=== TRECHO CITADO ===

14 maio 2007

Rei? Mas quem é rei não perde a majestade ...

O que é "contexto desfavorável"?
Paulo Coelho


Tenho grande admiração por Roberto Carlos. Continuarei comprando seus discos, mas estou chocado com sua atitude infantil

Tenho uma grande admiração por Roberto Carlos -recentemente, um dos mais importantes programas da BBC Radio me perguntou a lista de cinco discos que eu levaria para uma ilha deserta, e incluí um dos seus. E, apesar dos problemas normais decorrentes de uma relação profissional, tenho um grande respeito pela editora Planeta, que publica minhas obras no Brasil e em vários países de língua espanhola.

Dito isso, é com grande tristeza que leio nos jornais que, na 20ª Vara Criminal da Barra Funda, em São Paulo, os advogados do cantor Roberto Carlos e da editora Planeta fizeram um acordo que prevê a interrupção definitiva da produção e comercialização da biografia não-autorizada "Roberto Carlos em Detalhes", do jornalista e historiador Paulo Cesar Araújo. O editor diz um disparate para salvar a honra, o cantor não diz nada e o autor fica proibido de dar declarações a respeito. E estamos conversados.

Estamos conversados? Não, não estamos, e tenho autoridade para dizer isso. Tenho autoridade porque, desde que publiquei meu primeiro livro, tenho sido sistematicamente atacado.

Creio que qualquer pessoa em seu juízo normal sabe que, a partir do momento em que sua carreira se torna pública, está exposta a ter sua vida esquadrinhada, suas fotos publicadas, seu trabalho louvado ou enxovalhado pelos críticos. Isso faz parte do jogo e vale para escritores, políticos, músicos, esportistas. Nem sempre essas críticas são justas e, muitas vezes, descambam para ataques pessoais.

Recentemente, um jornalista da mais importante revista brasileira disse que "Paulo Coelho não é apenas mais um mau escritor: seu obscurantismo é nocivo. Não se deve perdoá-lo pelo sucesso". Não sei o que estava propondo com essa frase, e não me interessa. Poderia alegar que minha honra está sendo atacada, que me acusa de ser um perigo para meu país, que deseja que eu seja preso. Mas vejo essas diatribes com outra ótica: elas fazem parte do jogo. A única coisa que não faz parte do jogo é a calúnia, e, pelo que me consta, isso não foi tema da ação judicial que levou à proibição de "Roberto Carlos em Detalhes".

===

● **PEDIDO DE TAREFA A**: Apresente como tabela Markdown, com as colunas Nº e Texto, o trecho das linhas abaixo que vai do início até a linha que contém "1. KHẢO SÁT THỊ TRƯỜNG", incluída, sem as linhas em branco. Deixe as imagens de fora.
● **PEDIDO DE TAREFA B**: Escreva a continuação do texto acima sobre a biografia proibida de Roberto Carlos, a partir do ponto em que ele para.

=== DADOS FORNECIDOS ===

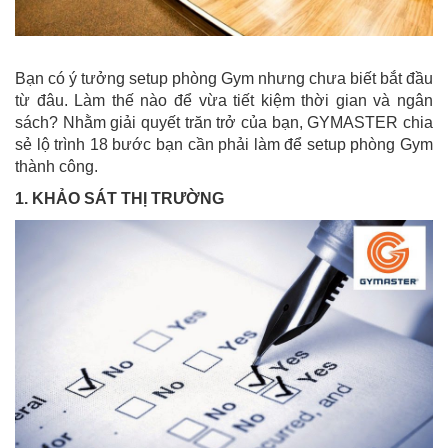
Bạn có ý tưởng setup phòng Gym nhưng chưa biết bắt đầu
từ đâu. Làm thế nào để vừa tiết kiệm thời gian và ngân
sách? Nhằm giải quyết trăn trở của bạn, GYMASTER chia
sẻ lộ trình 18 bước bạn cần phải làm để setup phòng Gym
thành công.
1. KHẢO SÁT THỊ TRƯỜNG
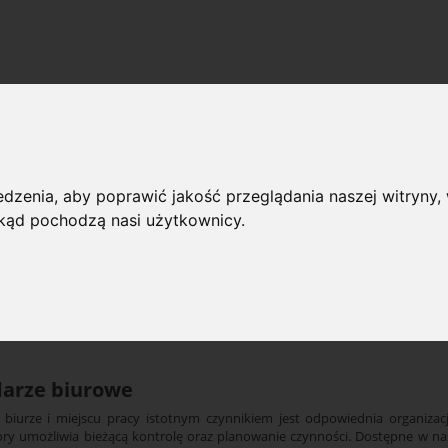
rze biurowe
dzenia, aby poprawić jakość przeglądania naszej witryny, 
 przeglądania
 skąd pochodzą nasi użytkownicy.
rie: Kalendarze biurowe
Dostępno
(wybierz)
darze biurowe
iurze i miejscu pracy istotnym czynnikiem jest odpowiednia organizac
tóry umożliwia bieżącą kontrolę oraz planowanie czynności. Dostępne w na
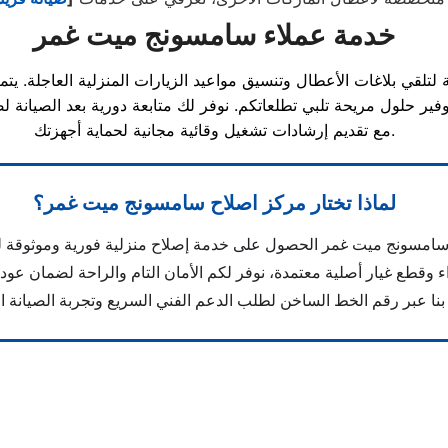
خدمة عملاء سامسونج ميت غمر
مع تقديم إرشادات تشغيل وقائية مجانية لحماية أجهزتك.
لماذا تختار مركز اصلاح سامسونج ميت غمر؟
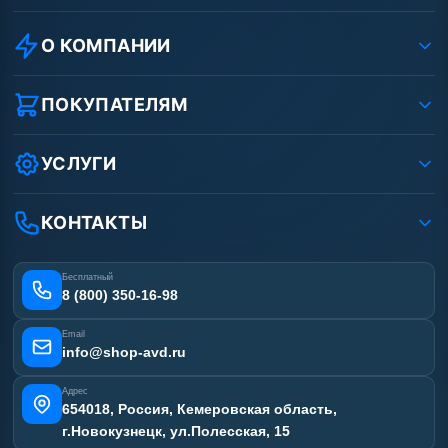
О КОМПАНИИ
О компании
Реквизиты ООО «Шоп АВД»
ПОКУПАТЕЛЯМ
Защита данных клиента
Как заказать?
Условия соглашения
Оплата
УСЛУГИ
Вакансии
Доставка
Ремонт АВД
Рассрочка
Гарантия
Сертификаты
КОНТАКТЫ
Статьи
Лизинг
Наши работы
Получить скидку
Отзывы наших клиентов
Бесплатный
Карта сайта
8 (800) 350-16-98
Email
info@shop-avd.ru
Адрес
654018, Россия, Кемеровская область,
г.Новокузнецк, ул.Полесская, 15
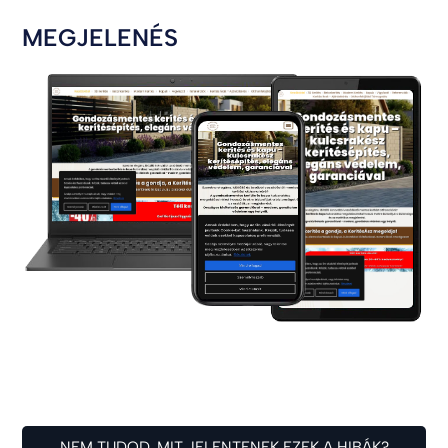
MEGJELENÉS
NEM TUDOD, MIT JELENTENEK EZEK A HIBÁK?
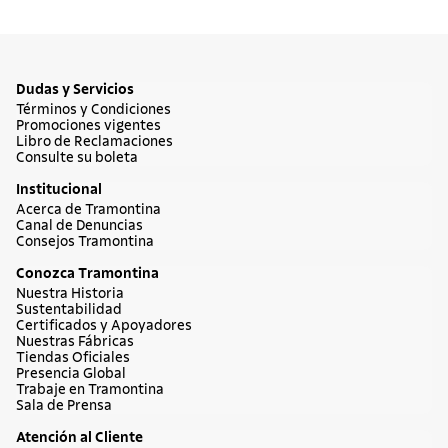
Dudas y Servicios
Términos y Condiciones
Promociones vigentes
Libro de Reclamaciones
Consulte su boleta
Institucional
Acerca de Tramontina
Canal de Denuncias
Consejos Tramontina
Conozca Tramontina
Nuestra Historia
Sustentabilidad
Certificados y Apoyadores
Nuestras Fábricas
Tiendas Oficiales
Presencia Global
Trabaje en Tramontina
Sala de Prensa
Atención al Cliente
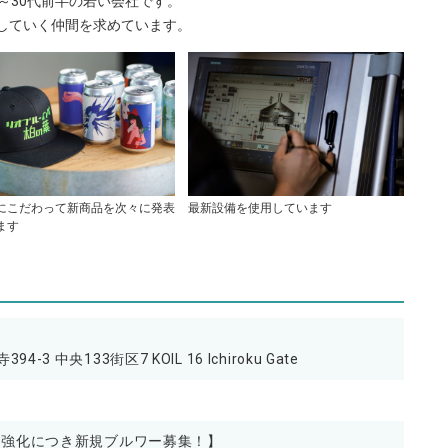
～30代前半の若い会社です。
していく仲間を求めています。
にこだわって新商品を次々に発表
最新設備を使用しています
ます
-3 中央133街区7 KOIL 16 Ichiroku Gate
体制強化につき新規ブルワー募集！】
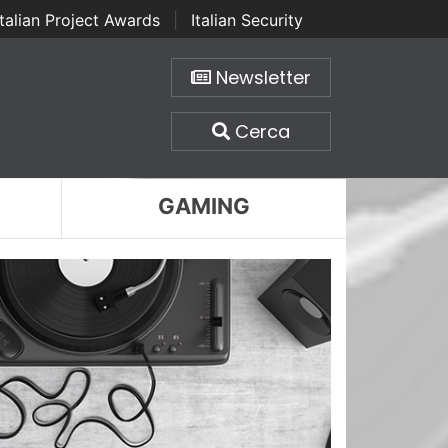
Italian Project Awards
|
Italian Security
Newsletter
Cerca
GAMING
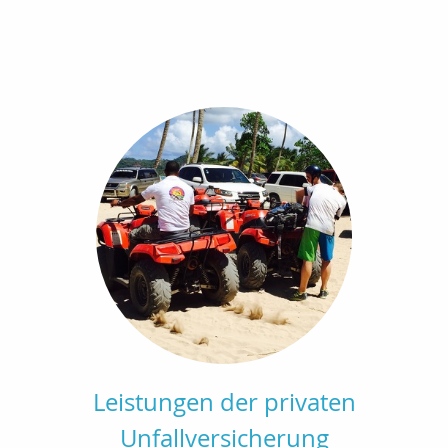
Leistungen der privaten
Unfallversicherung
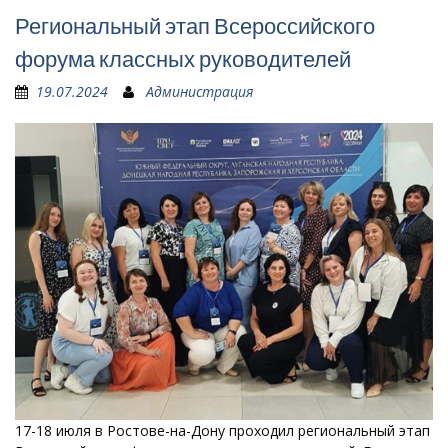
Региональный этап Всероссийского
форума классных руководителей
19.07.2024
Администрация
17-18 июля в Ростове-на-Дону проходил региональный этап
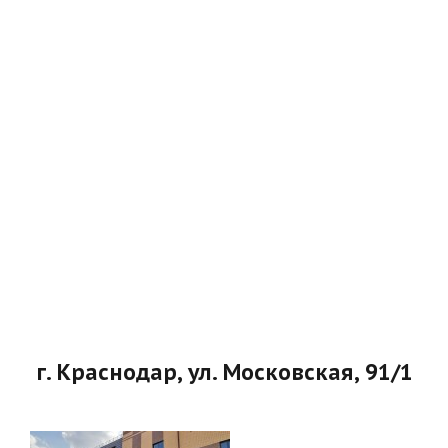
г. Краснодар, ул. Московская, 91/1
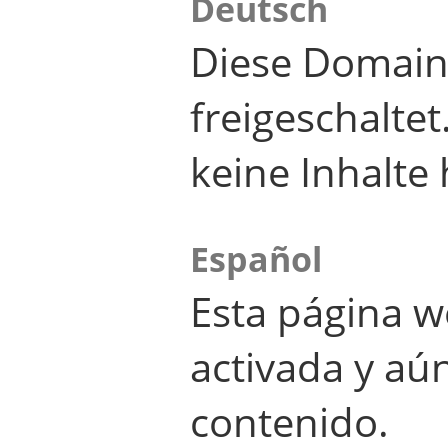
Deutsch
Diese Domain
freigeschalte
keine Inhalte 
Español
Esta página w
activada y aú
contenido.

===

● **RESPOSTA ESCRITA A**:
| Nº | Texto |
|---|---|
| 1 | Bạn có ý tưởng setup phòng Gym nhưng chưa biết bắt đầu |
| 2 | từ đâu. Làm thế nào để vừa tiết kiệm thời gian và ngân |
| 3 | sách? Nhằm giải quyết trăn trở của bạn, GYMASTER chia |
| 4 | sẻ lộ trình 18 bước bạn cần phải làm để setup phòng Gym |
| 5 | thành công. |
| 6 | 1. KHẢO SÁT THỊ TRƯỜNG |

● **RESPOSTA ESCRITA B**:
Até hoje, desde que publiquei "O Diário de um Mago", há 20 anos, vi milhares de críticas negativas, mas apenas duas ou três calúnias a meu respeito, graças a Deus. Não me dei ao trabalho de contra-atacar porque não achei que valia a pena, embora me reserve esse direito se algo muito sério acontecer. Recentemente, em um jornal espanhol de primeiríssima linha, simplesmente inventaram uma resposta a uma pergunta a que havia me recusado responder. Claro, enviei uma carta ao diretor, e o jornalista teve que arcar com as conseqüências.

Estou pronto para defender minha honra, mas não vou perder um minuto do meu dia telefonando para um advogado e procurando saber o que faço para defender minha vida privada, já que ela não mais me pertence.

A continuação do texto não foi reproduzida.